Gunung Semeru terpantau dari Pos Pengamatan Gunung Semeru di Desa Sumberwuluh, Kabupaten Lumajang, Jumat, 28 Agustus 2026. (ANTARA/HO-PVMBG/pri)
6 Gunung Indonesia Erupsi Bersamaan Akhir Agustus, Saling Terkait?
Riza Aslam Khaeron • 3 September 2026 14:05
Jakarta: Fenomena langka terjadi di Indonesia pada 31 Agustus 2026 ketika enam gunung api di berbagai wilayah mengalami erupsi secara bersamaan. Pusat Vulkanologi dan Mitigasi Bencana Geologi (PVMBG) Badan Geologi Kementerian ESDM memastikan bahwa peristiwa ini murni dinamika vulkanik independen dan tidak saling memicu satu sama lain.
Enam gunung api yang erupsi secara bersamaan tersebut adalah Gunung Ibu di Maluku Utara, Gunung Semeru di Jawa Timur, Gunung Lewotobi Laki-laki dan Gunung Ili Lewotolok di Nusa Tenggara Timur, Gunung Anak Krakatau di Selat Sunda, serta Gunung Sinabung di Sumatera Utara.Mengutip ANTARA, Kepala PVMBG Badan Geologi, Rita Susilawati, memberikan penjelasannya di Kompleks Badan Geologi, Bandung, pada Rabu, 2 September 2026. Ia menegaskan bahwa posisi Indonesia di kawasan Cincin Api Pasifik (Ring of Fire) dengan 127 gunung api aktif memungkinkan terjadinya erupsi pada hari yang sama tanpa adanya keterikatan sistemik.

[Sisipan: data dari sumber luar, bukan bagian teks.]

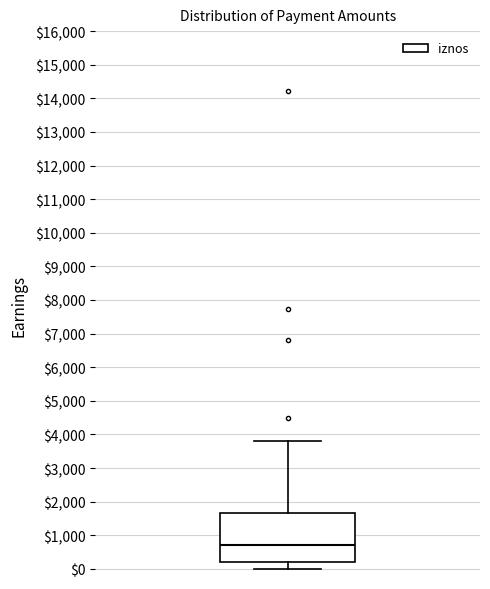

Read this box plot against the y-axis: the position of the median line, the range covered by the box, and the ends of both whiskers. The values are not printed on the chart, so give them approximately, as read against the axis.

median 700, box 200 to 1700, whiskers 0 to 3800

"Kalau bahasa sederhananya dapurnya itu masing-masing, dapurnya itu sendiri-sendiri, begitu ya, dan proses menuju erupsi antara satu gunung dengan gunung yang lainnya itu juga berbeda-beda. Kami tidak menemukan bukti adanya satu proses geologi yang memicu seluruh erupsi tersebut secara bersamaan di tanggal 31 Agustus," kata Rita.
Rita juga meluruskan persepsi publik terkait gempa bumi yang kerap dikaitkan dengan erupsi gunung api. Menurutnya, gempa tektonik tidak otomatis memicu erupsi, kecuali jika terbukti melalui lonjakan data pemantauan internal gunung, seperti aktivitas kegempaan dalam, deformasi tubuh gunung, hingga perubahan suhu dan pelepasan gas.

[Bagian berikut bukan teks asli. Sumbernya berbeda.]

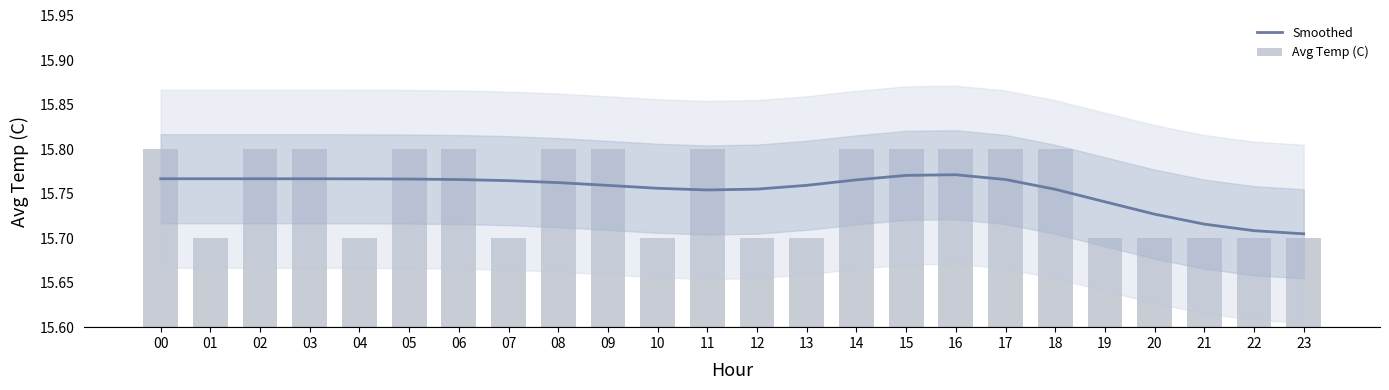

Is it true that Avg Temp (C) equals 15.8 at 00?

True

PVMBG Imbau Warga Tidak Panik

Gunung Sinabung di Kabupaten Karo, Sumatera Utara meletus, Senin, 31 Agustus 2026. (ANTARA/HO-Badan Geologi/aa.)
Dinamika aktivitas vulkanik ini turut menaikkan tingkat aktivitas Gunung Sinabung di Sumatera Utara dari Level II (Waspada) menjadi Level III (Siaga) sejak 31 Agustus 2026 pukul 12.00 WIB. Peningkatan status ini terjadi setelah gunung tersebut menyemburkan kolom abu vulkanik setinggi 3.500 meter di atas puncak.

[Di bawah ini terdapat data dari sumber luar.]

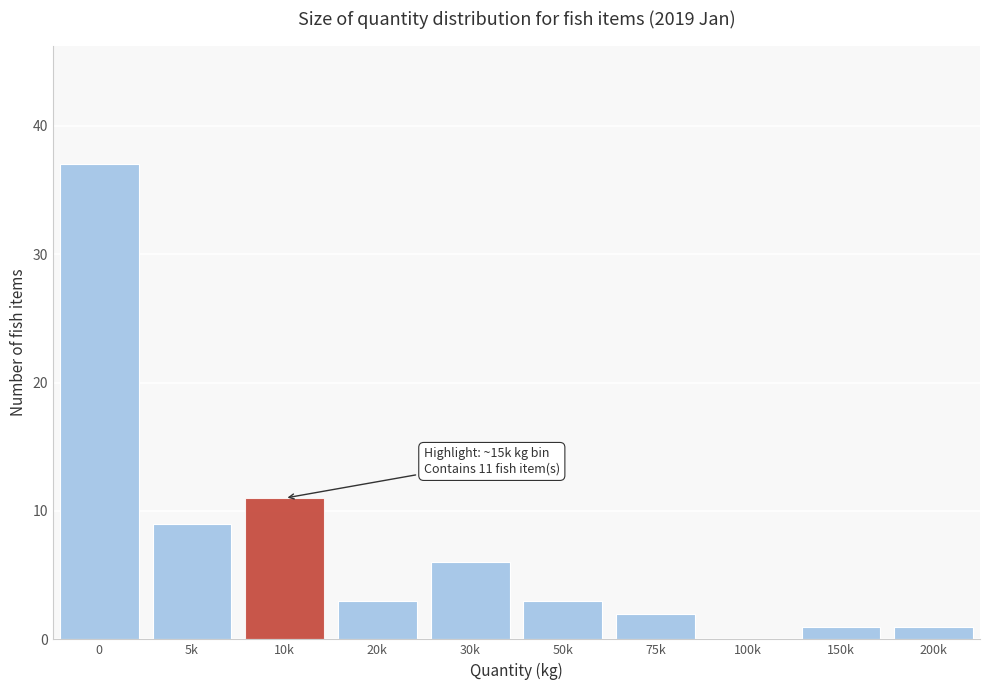

Reading left to right, extract all data points from this chart.

0=37	5k=9	10k=11	20k=3	30k=6	50k=3	75k=2	100k=0	150k=1	200k=1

Sementara itu, Gunung Anak Krakatau di Selat Sunda masih bertahan pada Level III (Siaga), status yang telah berlaku sejak 2 Juli 2026. Pada 31 Agustus 2026, gunung tersebut tercatat menghembuskan kolom abu setinggi 200 meter.
Merespons kekhawatiran warga pesisir Banten dan Lampung terkait potensi tsunami akibat letupan Anak Krakatau, PVMBG mengimbau masyarakat untuk tetap tenang. Erupsi yang terjadi pada gunung tersebut tidak serta-merta menimbulkan tsunami.
PVMBG meminta warga untuk mematuhi rekomendasi area bahaya, khususnya mengosongkan zona bahaya dalam radius 3 kilometer dari puncak Gunung Sinabung (serta radius 6 kilometer untuk sektor selatan-timur). Masyarakat juga diimbau mewaspadai ancaman lahar hujan di sepanjang aliran sungai yang berhulu di puncak gunung.